Democracy Now on June 9, 2016, had Sanders consultant Larry Cohen say Sanders delegates at the Democratic Convention will criticize the problems in voting and will try to abolish the super delegate system. Super delegates are 15 % of the delegates whom voters don’t elect. The party elite, choosing super delegates from either other party elites or paid lobbyists who fund campaigns, instituted the super delegate system to end the voter insurgencies of the late 1960s and 1970s. Cohen argues corporations/Wall Street control the Democratic Party through the use of super delegates and their money, describing how in the state of Washington Sanders won with 72% of the vote but didn’t get one super delegate.

In Los Angeles voters recounted anecdotes of chaotic voting.  The Los Angeles Times reported June 14, 2016, that LA County Supervisors heard dozens of complaints from voters and poll workers about “broken voting machines, names missing from voter rosters, and polling stations that ran out of ballots.”  Marcia Martin, polling station inspector, said many voters were “recorded as vote-by-mail or never received their ballots, people complained their names didn’t appear on the rolls, and voters were registered with a party they hadn’t signed up for.”  Many of those complaining were first-time voters. Sanders voters complained they weren’t given ballots that allowed them to vote in the Democratic primary. Many poll workers were poorly trained.

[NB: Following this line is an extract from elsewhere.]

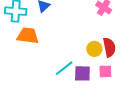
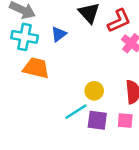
yellow circle: (94, 49) -> (94, 91), moved

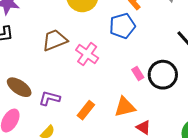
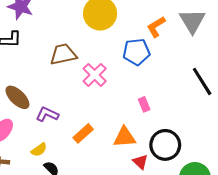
black circle: (163, 75) -> (165, 145), moved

L.A. County Register –Recorder Dean Logan acknowledged problems caused by “the surge in new voters and existing voters switching party preference …,” and he blamed other problems on a too-complex voting system which was “challenging for voters, cumbersome for poll workers, and difficult to administer.”  Logan added that L.A. country is overhauling its voting machine system, “eventually replac[ing] ink-based balloting with touch-screen machines.”  If Los Angeles or any other county in the state were serious about vote counting, they’d first train poll workers better and then just hire a great number of short-term workers to count quickly before, on, and just after election day.

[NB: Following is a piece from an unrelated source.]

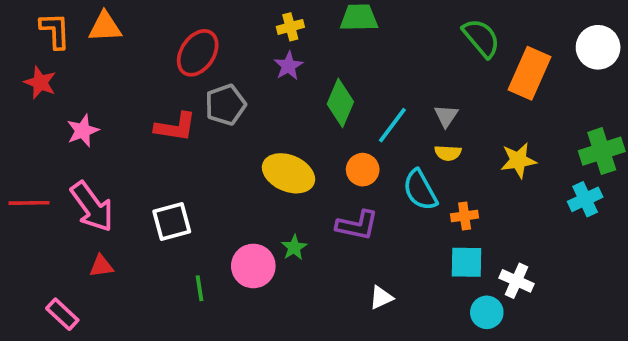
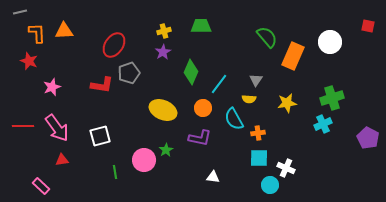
gray triangle: (446, 116) -> (256, 80), moved
white triangle: (381, 298) -> (213, 177), turned 32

Further, California voters are 48% Democrats, 27% Republicans, and 23% independents or 4.6 million independents, many of which are Sander’s voters and/ or young first-time voters who lean to Sanders. Democratic leaders know that about 48% reliably vote Democratic each election. Retiring U.S. Senator Barbara Boxer, a pillar of the state’s Democratic elite, had a bad feud with Sanders’ supporters stemming from her being booed by them at the Nevada Democratic Party Convention. The Democratic elite might have good reasons not to invest in new, simplified voting procedures if they fear they will be rejected by the millions of new voters, but if the Democratic elite  restore the state’s New Deal heritage of free public tuition at UC and Cal State Universities (I went to UC Berkeley for $180/year in the 1960s), $15/hour minimum wage, etc, young voters will vote Democratic.

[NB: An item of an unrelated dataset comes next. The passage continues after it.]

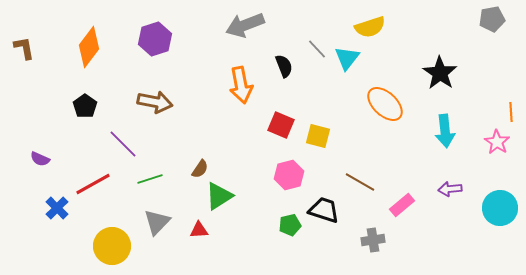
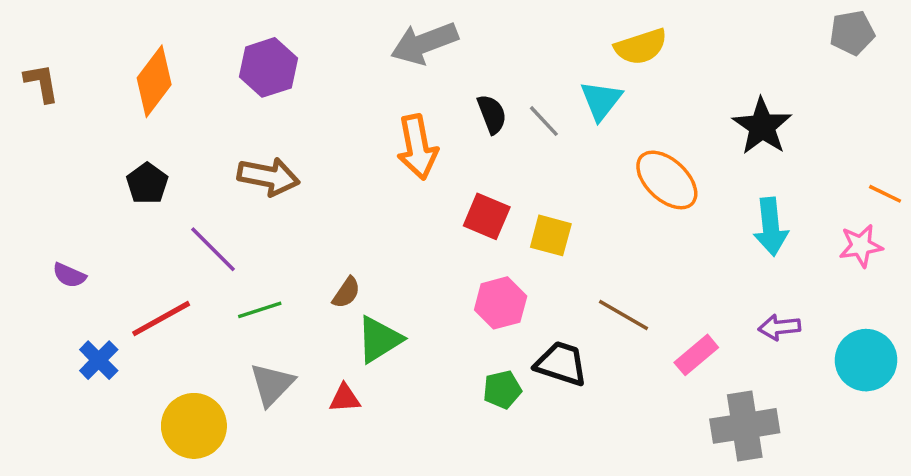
gray line: (317, 49) -> (544, 121), moved
orange line: (511, 112) -> (885, 194), turned -60
pink star: (497, 142) -> (861, 246), turned 30
gray cross: (373, 240) -> (745, 426), moved, size x1.6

Similar voting problems to Los Angeles’ were reported across the state (San Diego voters held a protests against the same flaws as L.A. voters had complained), but no systematic study has been made and no lawsuit has been filed. If the state’s voting system breaks down with 650,000 new voters, how could it handle 6 million new voters? Though it’s commendable to make voter registration easier, the state needs to simplify its cumbersome voting procedures, get updated machines that also have paper ballots, get enough trained poll workers for the next election, and educate new voters before election day. Senator Senders on CBS news has endorsed open primaries, same day registration, and enough trained staff to get the votes counted quickly.

Californians who want to see votes quickly counted so they count should first try for a serious dialogue with the legislature and the counties that California’s voting procedures be simplified and able to handle 6.6 new million voters without breakdown. Now 2.5 million votes have been nullified by inept voting procedures, mass media propaganda, and the super delegate system.  If the state doesn’t improve how it votes, more millions of votes could be nullified in the next election.